Cümlesi bir hesap peşinde...

Ama birçoğu matematiğin dört denklemine benzer bu hesabın sağlamasını dahi yapmaktan çekiniyor...

Siyasetçileri bu hükümle mahkûm ederken; ya biz, ferdan ferda aynı ruh hali içinde değil miyiz? Sürekli bir hesap içinde yaşadığımızı sanmıyor muyuz, gerçek hesap sahibinin mutlak iradesinden uzak...

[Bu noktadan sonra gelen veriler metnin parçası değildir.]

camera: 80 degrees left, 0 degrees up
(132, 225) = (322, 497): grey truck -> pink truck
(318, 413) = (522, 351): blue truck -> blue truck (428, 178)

Kader ve kaza ölçüsüne teslim olmuş, şükür ve sabır telkininden uzak bir mümin tavrı değil de (Önce kendi nefsim için söylüyorum) yeryüzüne gönderilmeden Haris adını taşıyan bir melek olan ve hırsına ve yenik düştüğü ve kerameti kendinde bildiği için kovulan Şeytan’ın izinden gidiyor gibiyiz...

Kurşun gibi bir söz değil mi?

Rabbi’nin değil de, Şeytan’ın izinden gitmekle suçlamak insanları...

Kişi kendisini bilmez mi, onun için bu itham kendi nefsime aittir. Kimse alınmasın...

Bu satırları Tebrizli Şems ile Mevlana arasındaki aşkı anlatan “Aşkın Gözyaşlarını” bitirdikten sonra yazdım. Onun için siyasetçiden başlayıp kendi nefsimde noktalıyorum.

Ne diyor Derviş Yunus “Mevlana Hüdevanrdigar bize nazar kılalı, Anın görklü nazarı gönlümüz aynasıdır...”

Size, cümlemize bir nazar kılan mutlak vardır. Tüm hesapları bu idrakle yaparsak huzur buluruz...

Aksi takdirde hesabımız bozulur ve hesabı bozanları yeryüzünde ararken, yine hüsrana uğrayabiliriz.

 

ÜÇ OPERASYON VE DAVALARI

Kayseri’nin son iki yılda yaşadığı üç büyük operasyon oldu. Bunun ikisini Ankara Özel Yetkili Savcılığı, birini Kayseri Savcılığı yürüttü.

Aslında en eskisi Kayseri Başsavcılığı’nın yürüttüğü SYDV davası. Halk arasında Fak-Fuk-Fon olarak bilinen Sosyal Yardımlaşma ve Dayanışma Vakfı davası. Davanın iddianamesi 490 sayfa... Şeker iddianamesinden daha fazla.

Bu iddianame basına çok yansımadı; ama duruşma sürecinde görülecek ki Savcıların ilginç iddiaları var... İlk duruşma galiba 5 Nisan’da...

İkinci operasyon Par’la ilgili olan. Önümüzdeki hafta duruşması var. Özellikle ailesi Horoz Kardeşlerin tahliyesini bekliyor. Mahkeme Başkanı son duruşmada bir hayli öfkeliydi. Allah cümleyi kurtarsın Horoz Kardeşler Mayıs 2010’dan bu yana tutuklu. Haftaya çarşamba günü yapılacak duruşmanın karar duruşması olmasını ben de arzu ederim.

Son dava Şeker iddianamesi. İddianame dillere düştü. İlk duruşma 24 Nisan’da üç gün süreyle 154 şüphelinin kimlik tespitleri yapılacak 344 sayfalık iddianame okunacak. Bu, üç gün sürecek. Muhtemelen mayıs sonu veya haziran başı gibi yargılamalara geçilir. Allah cümle suçsuzları kurtarsın.

 

İÇİŞLERİ’NİN KAFASI KARIŞIK

İçişleri Bakanlığı bünyesinde hummalı bir çalışma var. Çalışma yeni büyükşehir belediyeleri ile yeni kurulacaklar ve mevcutların mücavirleri ile ilgili... Bakanlık bürokratlarının bir bölümü Büyükşehir mücavirlerinin il sınırı olmasıyla birlikte il genel meclisinin kaldırılmasını istiyor. Bazıları ise bunun zorluklarını gerekçe ile ortaya koyuyor. Büyükşehir sınırı genişlerse il Özel İdareleri’nin bazı bütçe kalemleri ile gayrimenkul,menkul ve personeli belediyelere geçecek. İGM ile birlikte bunda da belirsizlik var.